In the modelling of social systems, opinion latency is the idea that once an agent changes its opinion, there will be a period of time where it is immune to other changes. When added to the voter model this leads to a situation where no matter how low the latency is or how many opinions are considered, all opinions end up in a coexistence where they are equally represented. In this work, we examine what happens when latency is added to the Sznajd model. What we find is that for low latency, the model behaves roughly like it does in the absence of latency, where one opinion will always eventually dominate. For high latency, the possibility for a symmetric coexistence of 2 opinions arises, but contrary to the voter model, a coexistence of more than 2 opinions is never stable. We provide evidence of this phenomenon with computer simulations of the model in Barabási-Albert networks, together with a mean field treatment that is able to capture the observed behavior. We argue that this could hint at an explanation for the prevalence of two opinion splits in the real world.

Figures (5)

• Figure 1: Average over $10^3$ simulations of the number of opinions present in the network as a function of time (measured in MCTs). The simulations were done in both versions of the Sznajd model with latency (inflow and outflow), for starting amounts of opinion $M_0 = 3,4,5,8, 12$ and $p$ ranging from $0.03$ to $0.3$ ($0.06, 0.12$ and $0.18$ shown in the figure).
• Figure 2: Timeseries of the amount of opinions present in the network for $10^3$ different simulations, starting with 3 different opinions and using $p=0.03$. For the time unit, 1 kMCT = $10^3$ MCTs. (a) Inflow Sznajd model. (b) Outflow Sznajd model.
• Figure 3: Proportion of simulations that ended up in a consensus state, starting with 2 different opinions, as a function of the parameter $p$ and of the asymmetry $\Delta = |\theta_{1\circ} - \theta_{2\circ}|$, where $\theta_{1(2)\circ}$ is the starting proportion of agents with opinion 1 (2). For each point in the graph, 100 simulations were made with a duration of $10^3$ MCTs. (a) Inflow Sznajd model. (b) Outflow Sznajd model.
• Figure 4: Evolution of $\theta_{\mathrm{max}}$, the proportion of agents holding the most common opinion as a function of time.
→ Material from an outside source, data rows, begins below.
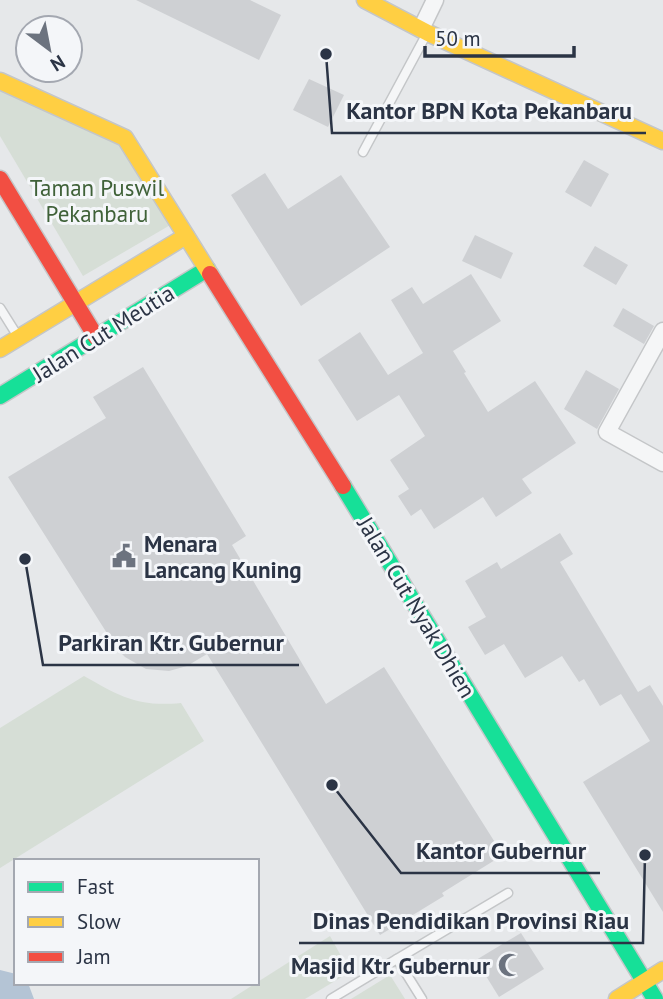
<svg xmlns="http://www.w3.org/2000/svg" width="663" height="999" font-family="'PT Sans',sans-serif">
  <style>
    .green { fill: #d6ded6 }
    .water { fill: #b4c4d5 }
    .building { fill: #ced0d3 }
    .lines { fill: none; stroke-linecap: round; stroke-linejoin: round }
    .lane-casing { stroke: #c4c6c8; stroke-width: 11 }
    .street-casing { stroke: #c4c6c8; stroke-width: 19 }
    .fast-casing { stroke: #c4c6c8; stroke-width: 19 }
    .slow-casing { stroke: #c4c6c8; stroke-width: 19 }
    .jam-casing { stroke: #c4c6c8; stroke-width: 19 }
    .lane { stroke: #f5f6f7; stroke-width: 8 }
    .street { stroke: #f5f6f7; stroke-width: 16 }
    .fast { stroke: #16e098; stroke-width: 16 }
    .slow { stroke: #ffcf43; stroke-width: 16 }
    .jam { stroke: #f24e42; stroke-width: 16 }
    .labels { text-anchor: middle; dominant-baseline: central; stroke-width: 6; stroke-linejoin: round; paint-order: stroke }
    .park-label { font-size: 23px; fill: #3f6138; stroke: #f4f6f9 }
    .street-label { font-size: 23px; fill: #2b3445; stroke: #f4f6f9 }
    .poi-label { font-size: 23px; font-weight: bold; fill: #2b3445; stroke: #f4f6f9; text-anchor: start }
    .leader { fill: none; stroke: #2b3445; stroke-width: 2.5 }
    .callout-dot { fill: #2b3445; stroke: #f4f6f9; stroke-width: 2.5 }
    .callout-label { font-size: 24px; text-anchor: middle; font-weight: bold; fill: #2b3445; stroke: #f4f6f9; stroke-width: 6; stroke-linejoin: round; paint-order: stroke }
  </style>
  <rect width="100%" height="100%" fill="#e6e8ea"/>
  <g class="green">
    <polygon points="0,84 121,142 172,224 83,276 0,136"/>
    <path d="M84,676C121,697 138,707 181,703L204,741L0,868V728Z"/>
    <polygon points="330,936 350,972 305,999 231,999"/>
    <polygon points="390,975 405,999 351,999"/>
  </g>
  <polygon class="water" points="0,970 16,974 16,983 28,983 34,999 0,999"/>
  <g class="building">
    <polygon points="136,0 250,0 281,15 259,60"/>
    <polygon points="309,79 344,95 328,127 293,110"/>
    <polygon points="584,160 609,174 591,207 565,192"/>
    <polygon points="265,173 288,209 341,175 390,247 301,306 231,195"/>
    <polygon points="475,235 513,253 501,279 462,261"/>
    <polygon points="595,246 628,265 616,285 583,266"/>
    <polygon points="471,274 501,321 453,351 466,372 464,373 488,412 535,381 576,443 522,479 532,493 496,517 483,497 434,529 421,509 411,516 398,496 409,489 390,460 425,436 399,395 357,421 318,360 360,332 388,375 423,353 391,300 412,287 423,304"/>
    <polygon points="623,308 654,326 644,344 613,326"/>
    <polygon points="143,367 246,536 232,545 326,704 384,667 503,855 442,893 444,896 380,935 207,654 187,666 169,671 146,669 125,657 117,649 8,477 106,418 93,397"/>
    <polygon points="586,370 619,389 597,429 564,409"/>
    <polygon points="560,533 573,554 560,562 638,692 650,685 663,706 663,912 583,782 650,741 621,694 600,706 584,679 579,682 562,656 525,678 504,644 485,655 468,627 486,617 465,581 497,562 501,569"/>
    <polygon points="521,933 544,969 499,997 476,960"/>
  </g>
  <g class="lines">
    <g class="lane-casing">
      <g id="lane">
        <polyline points="363,152 426,35"/>
        <polyline points="0,308 17,335"/>
        <polyline points="397,959 508,893"/>
        <polyline points="331,999 397,959 422,999"/>
      </g>
    </g>
    <g class="street-casing">
      <g id="street">
        <polyline points="421,29 435,0"/>
        <polyline points="663,331 607,432 663,463"/>
      </g>
    </g>
    <g class="fast-casing">
      <g id="fast">
        <polyline points="0,396 207,269"/>
        <polyline points="343,486 655,999"/>
      </g>
    </g>
    <g class="slow-casing">
      <g id="slow">
        <polyline points="365,0 428,33 663,141"/>
        <polyline points="0,81 125,138 210,274"/>
        <polyline points="0,349 186,236"/>
        <polyline points="617,999 663,970"/>
      </g>
    </g>
    <g class="jam-casing">
      <g id="jam">
        <polyline points="0,179 96,337"/>
        <polyline points="210,274 343,486"/>
      </g>
    </g>
    <use href="#lane" class="lane"/>
    <use href="#street" class="street"/>
    <use href="#fast" class="fast"/>
    <use href="#slow" class="slow"/>
    <use href="#jam" class="jam"/>
  </g>
  <defs>
    <g id="civic-bare" transform="scale(1.89)"><path d="M-.6-6.5H3V-4.5H.6V-3L4-1V1h2V6H-6V1h2V-1L-.6-3ZM-1.2 2.5V6h2.4V2.5Z" fill="#6c737f" stroke="#f4f6f9" stroke-width="2.5" paint-order="stroke"/></g>
    <g id="mosque-bare" transform="scale(1.89)"><path d="M3.5-4.9A6 6 0 1 0 3.5 4.9A5 5 0 1 1 3.5-4.9Z" fill="#6c737f" stroke="#f4f6f9" stroke-width="2.5" paint-order="stroke"/></g>
  </defs>
  <g fill-rule="evenodd">
    <use href="#civic-bare" x="124" y="556"/>
    <use href="#mosque-bare" x="510" y="965"/>
  </g>
  <g class="labels">
    <g class="park-label">
      <text x="97" y="187">Taman Puswil<tspan x="97" dy="26">Pekanbaru</tspan></text>
    </g>
    <g class="street-label">
      <text transform="translate(103 333) rotate(-32)">Jalan Cut Meutia</text>
      <text transform="translate(417 607) rotate(59)">Jalan Cut Nyak Dhien</text>
    </g>
    <g class="poi-label">
      <text x="144" y="543">Menara<tspan x="144" dy="26">Lancang Kuning</tspan></text>
      <text x="490" y="965" text-anchor="end">Masjid Ktr. Gubernur</text>
    </g>
  </g>
  <path class="leader" d="M326 54L332 133H646M25 559L43 665H299M332 785L401 873H600M645 855L643 943H299"/>
  <g class="callout-dot">
    <circle cx="326" cy="54" r="7"/>
    <circle cx="25" cy="559" r="7"/>
    <circle cx="332" cy="785" r="7"/>
    <circle cx="645" cy="855" r="7"/>
  </g>
  <g class="callout-label">
    <text x="489" y="119">Kantor BPN Kota Pekanbaru</text>
    <text x="171" y="651">Parkiran Ktr. Gubernur</text>
    <text x="501" y="859">Kantor Gubernur</text>
    <text x="471" y="929">Dinas Pendidikan Provinsi Riau</text>
  </g>
  <rect x="14" y="859" width="245" height="126" fill="#f4f6f9" stroke="#a4a8b1" stroke-width="2"/>
  <rect x="28" y="882" width="35" height="10" fill="#16e098" stroke="#a4a8b1" stroke-width="2"/>
  <text x="77" y="894" font-size="21" fill="#2b3445">Fast</text>
  <rect x="28" y="917" width="35" height="10" fill="#ffcf43" stroke="#a4a8b1" stroke-width="2"/>
  <text x="77" y="929" font-size="21" fill="#2b3445">Slow</text>
  <rect x="28" y="952" width="35" height="10" fill="#f24e42" stroke="#a4a8b1" stroke-width="2"/>
  <text x="77" y="964" font-size="21" fill="#2b3445">Jam</text>
  <g transform="translate(49 49) rotate(148)"><circle r="33" fill="#f4f6f9" stroke="#a4a8b1" stroke-width="2"/>
  <path d="M0-5L12 26L0 18L-12 26Z" fill="#6c737f"/>
  <text y="-10" font-size="19" font-weight="bold" text-anchor="middle" fill="#2b3445">N</text>
  </g>
  <path d="M425 46v10h149v-10" fill="none" stroke="#2b3445" stroke-width="3.5"/>
  <text x="435" y="46" font-size="21" fill="#2b3445" stroke="#f4f6f9" stroke-width="5" paint-order="stroke">50 m</text>
</svg>
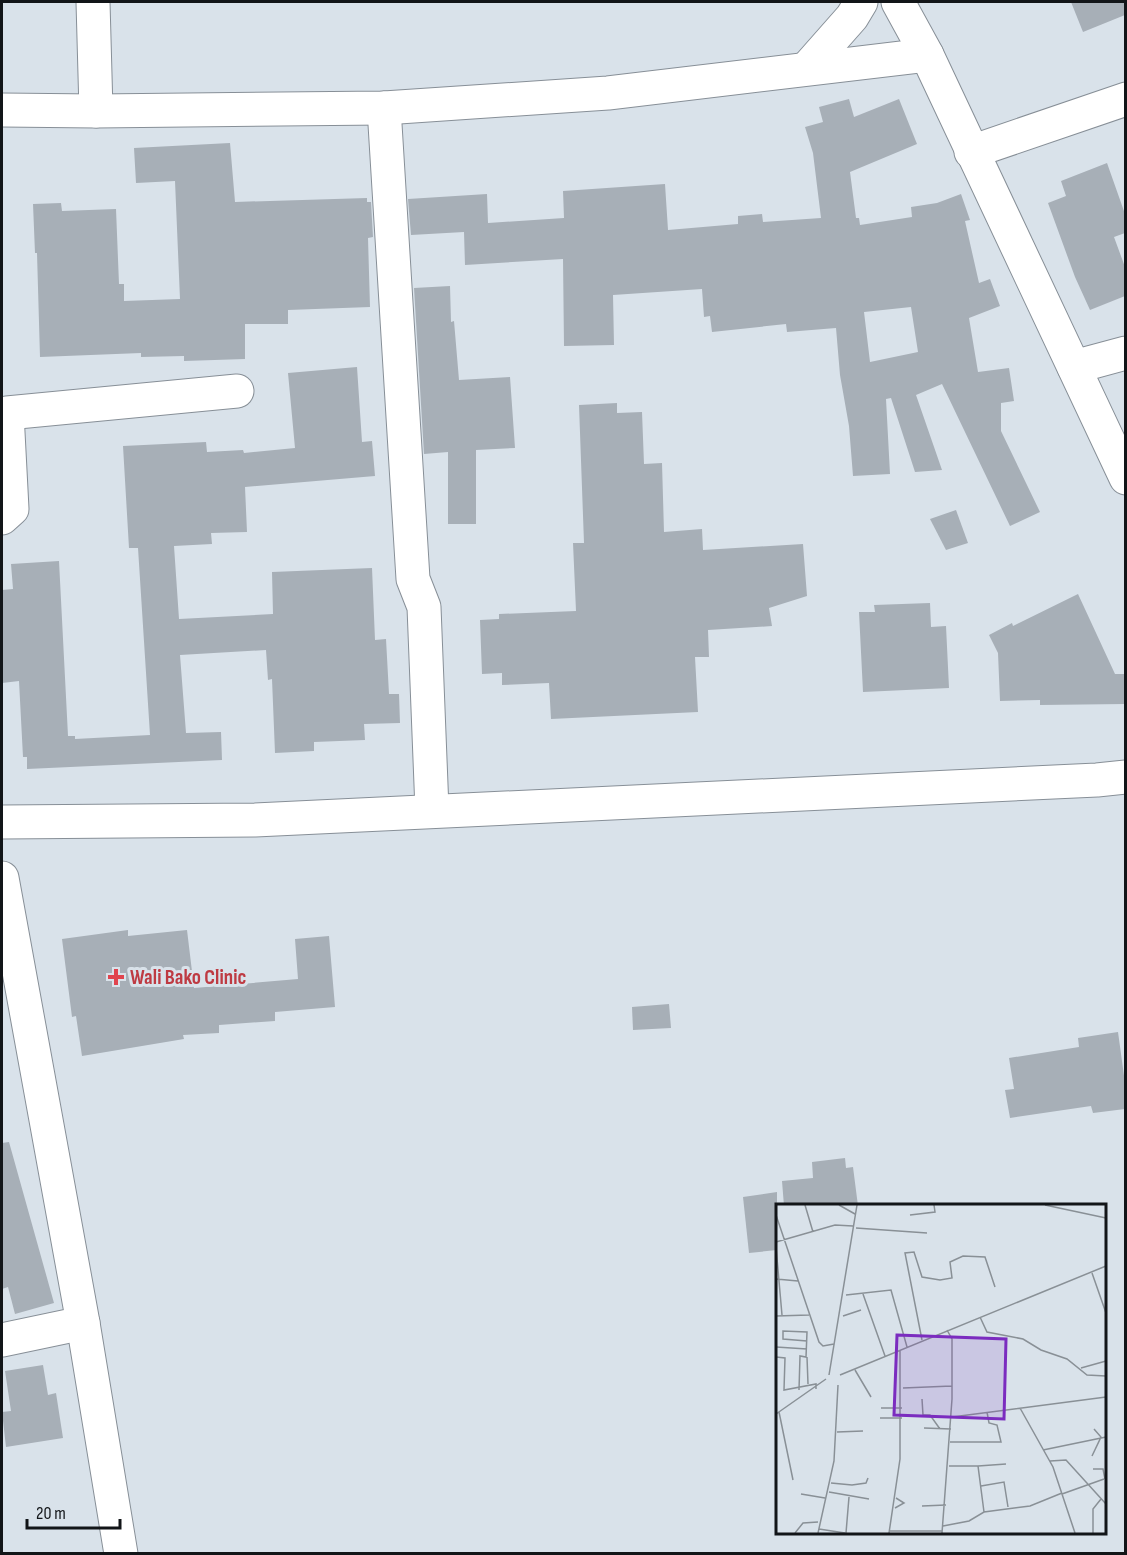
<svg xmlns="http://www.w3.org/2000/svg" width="1127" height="1555" font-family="'Sofia Sans Condensed',sans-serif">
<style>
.building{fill:#a7afb7;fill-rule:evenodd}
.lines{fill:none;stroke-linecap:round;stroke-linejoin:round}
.minor-casing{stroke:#878f97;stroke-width:35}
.minor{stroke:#fff;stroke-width:33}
.health-dot{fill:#e0444e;stroke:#d9e2ea;stroke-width:2}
.labels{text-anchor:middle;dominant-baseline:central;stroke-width:6;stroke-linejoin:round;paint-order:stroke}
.health-label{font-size:21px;font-weight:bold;fill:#be3a42;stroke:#d9e2ea;text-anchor:start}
.inset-road{fill:none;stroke:#899096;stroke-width:1.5}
.view{fill:#7b2cbf;fill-opacity:0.15;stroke:#7b2cbf;stroke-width:3}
.inset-edge{fill:none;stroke:#121518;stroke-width:3}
</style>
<rect width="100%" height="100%" fill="#d9e2ea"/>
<g class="building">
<polygon points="1071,2 1125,2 1125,15 1083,32"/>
<path d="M849,99L854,117L899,99L917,144L850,172L856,218H859L860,225L912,217L911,207L937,203L961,194L970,220L965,221L979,283L990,279L1000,306L969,318L978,372L1009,368L1014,401L1001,403V431L1040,512L1010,526L942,384L916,395L942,470L915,472L891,398L886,399L890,474L853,476L849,426L840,375L836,328L787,332L786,324L712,332L710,316L704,317L702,289L613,295L614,345L564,346L563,259L465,265L464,232L411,235L408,199L487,194L488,223L564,218L563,191L665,184L668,230L738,224V216L762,214L763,222L821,218L813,153L805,127L823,122L819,107ZM911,307L918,352L870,362L864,312Z"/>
<polygon points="230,143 235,202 367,198 367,202 371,202 373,237 368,238 370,307 288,310 288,324 245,324 245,359 184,361 184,356 141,357 141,353 40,357 37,253 35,253 33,204 61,203 62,211 116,209 119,284 124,284 124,301 180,299 175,181 136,183 134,148"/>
<polygon points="1107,163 1125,214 1125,233 1114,237 1125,267 1125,296 1090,310 1075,277 1048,203 1066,196 1061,181"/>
<polygon points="450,286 451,322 454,321 459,380 510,377 515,448 476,450 476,524 448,524 448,452 424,454 414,288"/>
<polygon points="357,367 362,442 372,441 375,476 245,487 247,532 211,533 212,544 174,546 179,619 273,614 272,572 372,568 375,640 386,639 389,694 399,694 400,723 364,724 365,740 314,742 314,751 275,753 272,679 268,680 266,650 180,655 186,733 221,732 222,760 27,769 27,757 23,757 19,681 2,683 2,590 13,589 11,564 59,561 68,736 75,736 75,739 150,735 138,548 129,548 123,446 206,442 207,452 243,450 244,453 295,448 288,373"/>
<polygon points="617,403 617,413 642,412 644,464 662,463 664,532 702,529 703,550 803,544 807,596 769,608 772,626 708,630 709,657 695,657 698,712 551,719 549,683 502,685 502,673 482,674 480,620 499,619 499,614 576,611 573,543 584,543 579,405"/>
<polygon points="956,510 968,543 946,550 930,519"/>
<polygon points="1078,594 1115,674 1125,674 1125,704 1040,705 1040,700 1000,701 998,653 989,635 1012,623 1013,626"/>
<polygon points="930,603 931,627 946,626 949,688 863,692 859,612 875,612 874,605"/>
<polygon points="128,930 128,936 187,930 194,988 298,979 295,939 329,936 335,1007 275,1012 275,1021 219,1025 219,1033 183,1035 184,1039 82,1056 76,1016 72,1017 62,939"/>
<polygon points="669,1004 671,1028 633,1030 632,1007"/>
<polygon points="1118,1032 1125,1083 1125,1109 1093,1113 1091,1106 1010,1118 1005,1090 1014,1089 1009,1058 1079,1047 1078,1038"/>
<polygon points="9,1142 54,1303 15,1314 8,1287 2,1289 2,1143"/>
<polygon points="845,1158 846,1168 853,1167 858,1206 784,1206 782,1181 813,1178 812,1162"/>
<polygon points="777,1192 777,1250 749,1253 743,1197"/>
<polygon points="43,1365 48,1395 56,1393 63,1438 6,1447 2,1412 11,1411 5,1371"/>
</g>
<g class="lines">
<defs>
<g id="minor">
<polyline points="93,2 96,111"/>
<polyline points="898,2 927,55 1126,478"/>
<polyline points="807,68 852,17 861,2"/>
<polyline points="384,108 413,579 424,607 432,810"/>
<polyline points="2,110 96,111 384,108 608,93 927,55"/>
<polyline points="971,152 1126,99"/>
<polyline points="1074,367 1126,353"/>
<polyline points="2,518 12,509 7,413 237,391"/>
<polyline points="2,822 255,820 1097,780 1126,777"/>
<polyline points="2,878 83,1323 121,1554"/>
<polyline points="2,1340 83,1323"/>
</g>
</defs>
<use href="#minor" class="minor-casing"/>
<use href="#minor" class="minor"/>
</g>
<path class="health-dot" d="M113 968h6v6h6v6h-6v6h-6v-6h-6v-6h6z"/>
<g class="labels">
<g class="health-label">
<text x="130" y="977">Wali Bako Clinic</text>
</g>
</g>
<g transform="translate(776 1204)">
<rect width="330" height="330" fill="#d9e2ea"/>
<path class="inset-road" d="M29,1L37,28M63,1L79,10M269,1L330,14M0,11L43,138L47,142L58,140M134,11L159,8L158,1M80,24L151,29M0,38L59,21L77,22M0,43L6,111M316,69L330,109M0,75L22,77M87,90L109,152M70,91L115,86L131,143M0,112L33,111M67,112L85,106M204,113L211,128L247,135L265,146L291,155L311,171L330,172M146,136L129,49L138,48L146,73L164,76L176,74L174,58L187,52L209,53L219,83M0,143L31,145M0,153L9,154L8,186L40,180V185M31,153L32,180M305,164L330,157M79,166L95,193M53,171L81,1M64,171L330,62M127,184L176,182M23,186L24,152L30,153L31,128L7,127V135L31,137M146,195L147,211H154L164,225M105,204H126M244,204L277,263L299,329M3,208L17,276M0,210L50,175M176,213L330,193M104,214H126M148,224L175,225M61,228L87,227M174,238H225L221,221L213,219L211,208M267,246L330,233M316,252L325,233L318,225M274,257L290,256L330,300M173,262H202L208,308M202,262L230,260M317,265H327L329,275M55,279L76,281L90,279L92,274M205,282L228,278L232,303M53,288L93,295M25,290L49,294M286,290L328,275M146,302L170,301M119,304L128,299L120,294M167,322L193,317L208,308L254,302L286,289M43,325L69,329M114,327H166M19,329L27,319L42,318M42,329L58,257L62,181M70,329L73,293M113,329L124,255V146M166,329L176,195V135L171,126M317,329V305L325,295"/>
<path class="view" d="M121,131L230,135L228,215L118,211Z"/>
<rect width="330" height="330" class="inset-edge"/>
</g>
<rect width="1127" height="1555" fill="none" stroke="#121518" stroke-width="6"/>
<path d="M27 1519v9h93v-9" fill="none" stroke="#121518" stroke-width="3"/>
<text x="36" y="1519" font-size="18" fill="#121518" stroke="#d9e2ea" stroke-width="4.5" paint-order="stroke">20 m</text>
</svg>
Simulations were made for the voter model with latency using $p=1$ and different initial amounts of opinions $M=2,3,5,8$. Denoting the starting proportion of agents holding opinion $\sigma$ by $\theta_{\sigma}$, the exact initial conditions were: $\theta_1 = 0.8$, $\theta_2 = 0.2$ for $M=2$; $\theta_1 = 0.8$, $\theta_2 = \theta_3 = 0.1$ for $M=3$; $\theta_1 = 0.8$, $\theta_2 = \ldots = \theta_5 = 0.05$ for $M=5$ and $\theta_1 = 0.86$, $\theta_2 = \ldots = \theta_8 = 0.02$ for $M=8$. Each band covers from one standard deviation below the average $\theta_{\max}$ to one standard deviation above the average. For each value of $M$, $10^3$ simulations were made. After 500 MCTs, all of the simulations still had all $M$ opinions present.
• Figure 5: Parameters for which the mean field equations of the Sznajd model converge to consensus (yellow) or to a symmetric coexistence (purple) as a function of $\lambda$ and of the asymmetry $\Delta = |\theta_{1\circ} - \theta_{2\circ}|$, where $\theta_{1(2)\circ}$ is the starting proportion of agents with opinion 1 (2). (a) With the initial condition such that all agents are active, matching what was done in the simulations. (b) With the initial condition such that all agents are latent.